Die PZR ist auch in der diesjährigen Auswertung die am häufigsten nachgefragte Zusatzleistung von Versicherten. „Wir sehen, dass sich die Nachfrage im Vergleich zum Betrachtungsraum des Vorjahres weiter verstärkt“, sagt Thomas Lemke vom DFSI. Die großen Krankenkassen setzen dabei vor allem auf das Modell der Zuzahlung. Je nach Anbieter unterscheiden sich die Höhe und Häufigkeit der Zuzahlung. Der Versicherte bezahlt die PZR selbst und erhält von seiner Kasse, nachdem er die Rechnung beglichen hat, den Zuschuss.

„Es gibt einige Kassen, die Rahmenverträge mit dem Zusammenschluss Dent Net haben. Die Versicherten können dann bei bestimmten Zahnärzten die Prophylaxe direkt über die Kasse abrechnen lassen“, sagt Lemke. Andere Kassen wiederum, wie etwa die DAK, zahlen eine fixe Summe Zuschuss, haben aber ebenfalls mit einem Netz von Zahnärzten Festpreise vereinbart, die nicht höher sind als der Zuschuss – der Versicherte hat somit am Ende keine zusätzlichen Kosten.

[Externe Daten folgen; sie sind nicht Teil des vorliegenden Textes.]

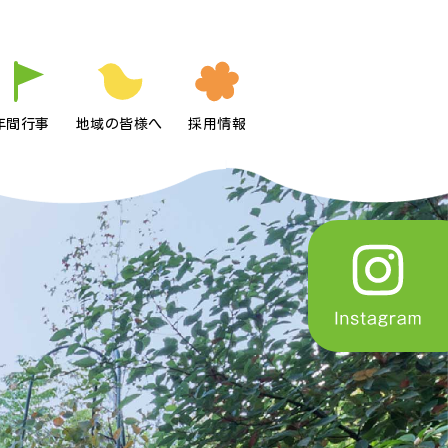
年間行事
地域の皆様へ
採用情報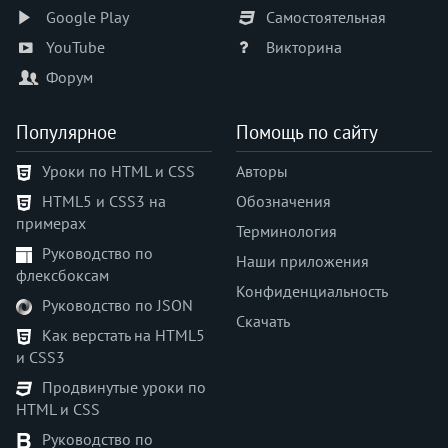
Google Play
Самостоятельная
order
orphans
YouTube
Викторина
outline
Форум
outline-color
outline-offset
Популярное
Помощь по сайту
outline-style
Уроки по HTML и CSS
Авторы
outline-width
HTML5 и CSS3 на
Обозначения
overflow
примерах
overflow-block
Терминология
Руководство по
overflow-inline
Наши приложения
флексбоксам
overflow-x
Конфиденциальность
Руководство по JSON
overflow-y
Скачать
padding
Как верстать на HTML5
и CSS3
padding-block
padding-block-end
Продвинутые уроки по
HTML и CSS
padding-block-start
padding-bottom
Руководство по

Kassen reagieren auf Druck

Auch die nach Mitgliedern größte GKV, die Techniker Krankenkasse, hat bei der PZR nach langen Jahren der Weigerung eingelenkt und zahlt seit Oktober 2022 einen Zuschuss. „Die Kassen reagieren auf Kundendruck“, sagt Lemke.

Methodik des Rankings

Er beobachtet, dass der vergleichsweise geringe Spielraum der Kassen genutzt wird: „Versicherte sollten das nachrechnen, statt allein auf den Beitragssatz zu schauen.“

Der höchste durchschnittliche Beitrag für die gesetzliche Krankenversicherung liegt momentan bei 807,98 Euro. Das sind 16,2 Prozent der sogenannten Beitragsbemessungsgrenze, die aktuell bei 4987,50 Euro liegt. Da der Arbeitgeber die Hälfte des Beitrags übernimmt, werden vom Bruttoeinkommen jeden Monat lediglich 403,99 Euro abgebucht. Wer ein höheres Bruttoeinkommen hat, zahlt trotzdem nur so viel, als würde sie oder er 4987,50 Euro verdienen.

Die maximale Ersparnis im Verhältnis zum Durchschnittsbeitrag beträgt bei den günstigsten Krankenkassen – das sind aktuell die BKK firmus und die BKK Gildemeister Seidensticker – monatlich 17,46 Euro. Das heißt, die Unterschiede beim Beitrag sind oft in konkreten Zahlen weniger groß und könnten spielend übertroffen werden von den Summen, die Kassen zum Beispiel für Gesundheitskosten dazugeben. Versicherte, die genau wissen, was sie brauchen, können somit nicht nur etwas für ihre Gesundheit tun, sondern auch Geld sparen.